There is no crisis in the German office sector, experts agreed at Real Asset Media’s Germany Investment Briefing, which was held online recently. Last year, despite the pandemic and the lockdown, the sector attracted investment volumes second only to residential.
“The office is definitely not dead,” said Thomas Veith, partner, real estate, PricewaterhouseCoopers. “Vacancy rates are lower in Germany than in other countries and we’ve had strong rent increases, so if rents stabilise now at these high levels it won’t be a disaster.”
The consensus seems to be that people are keen to go back to the office, but not for five days a week, so employers must be flexible and provide solutions.
“If the economy cools down, the demand for offices will decline but it’s definitely premature to talk about the death of the office,” said Holger Schmalfuß, senior originator, international investors, Berlin Hyp. “During the pandemic remote working has been tried and tested, so there’s a shift in what people need to do in the office, which will become more of a collaboration space.”
New concepts will emerge, whether it is bigger spaces, smaller individual offices or more co-working.
“The office is recognised as a key component in promoting creativity in an organisation,” said Philipp Ellebracht, group head of sales, Corestate Capital Group. “Formats will be adjusted, but the demand for amenities is sure to grow.”
A lot of work will have to be done on renovating and upgrading existing buildings.
“Germany has a lot of ‘60s and ‘70s buildings that need to be brought up to scratch and be ESG-compliant, and that’s an opportunity in itself,” said Veith.
The ESG focus will drive this, said Schmalfuß: “The transformation of existing assets will be a big trend. Germany will follow the example of the Netherlands, where low-quality buildings cannot be let.”

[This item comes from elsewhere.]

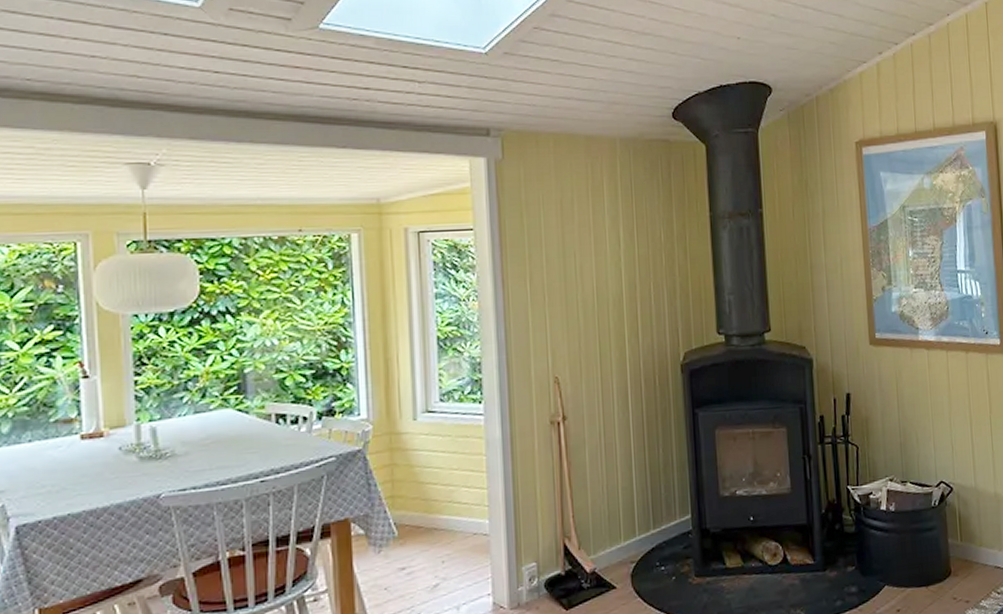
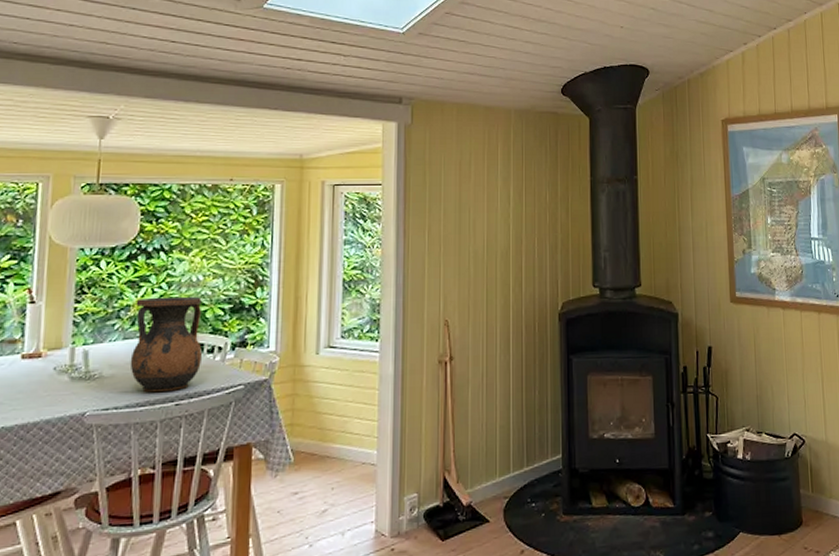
vase: none [204,363,287,470] -> present [130,296,203,393]

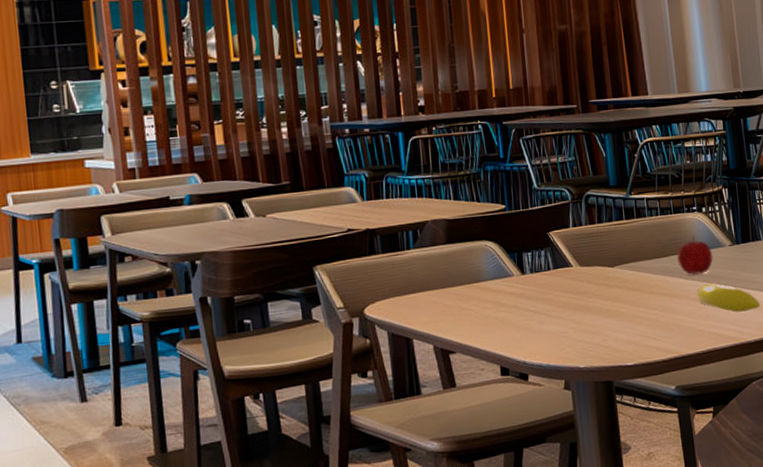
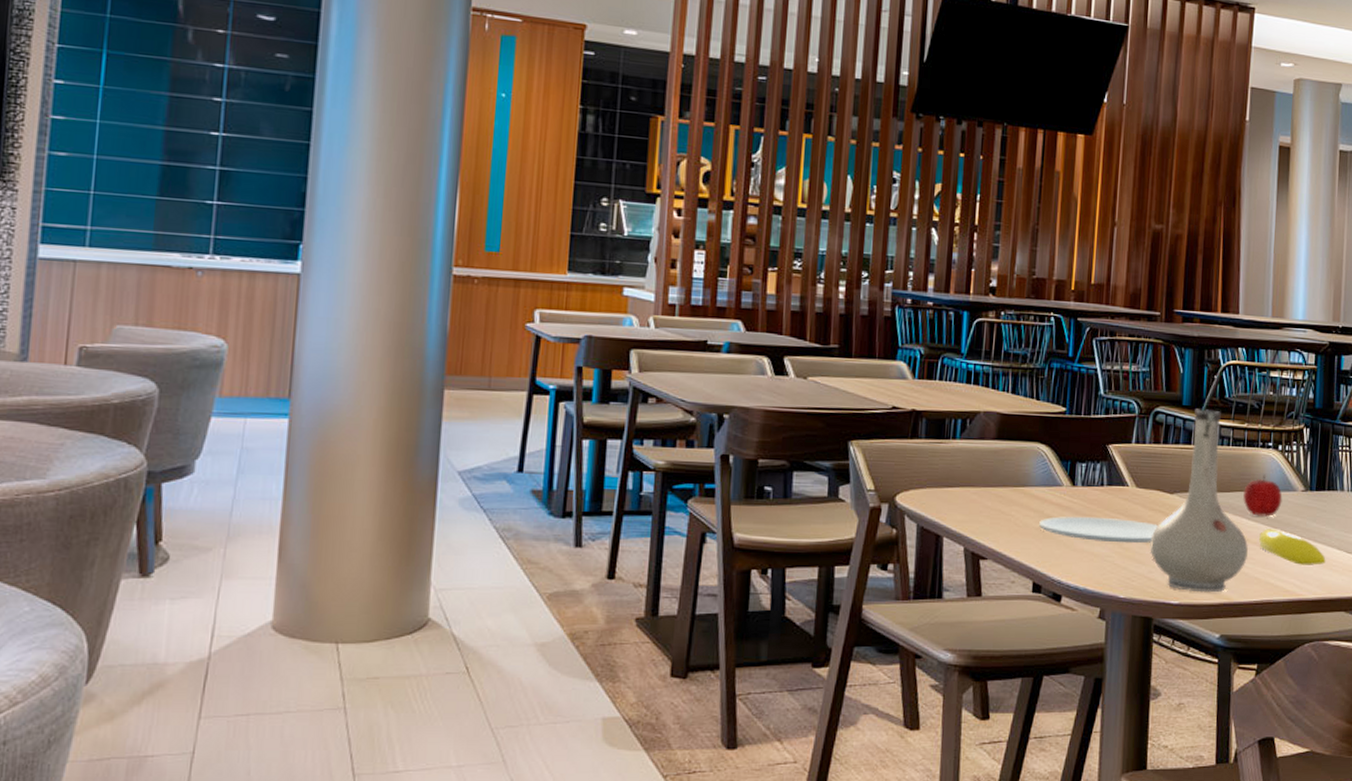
paper plate: none [497,296,606,322] -> present [1039,516,1159,544]
vase: none [600,186,690,353] -> present [1150,409,1249,593]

Experts’ findings were in line with PwC’s seven scenarios for the office of the future:
1) flexible working will account for a much larger proportion of working hours across all industries than before the pandemic. 2) Companies will need 20% to 30% less office space in the future. 3) The office is becoming a “business club”, a collaborative spaces for working. 4) In German private homes, the demand for space and rooms for home office work will increase, so larger apartments will be in demand. 5) Employees will put up with longer commutes to work if they have to make them less frequently. 6) Employees expect support for flexible working, which means that employers must provide appropriate training programs, regulations, and the necessary office and IT infrastructure. 7) ESG criteria will play a bigger role in offices in many ways, from using sustainable materials to promoting the well-being of employees.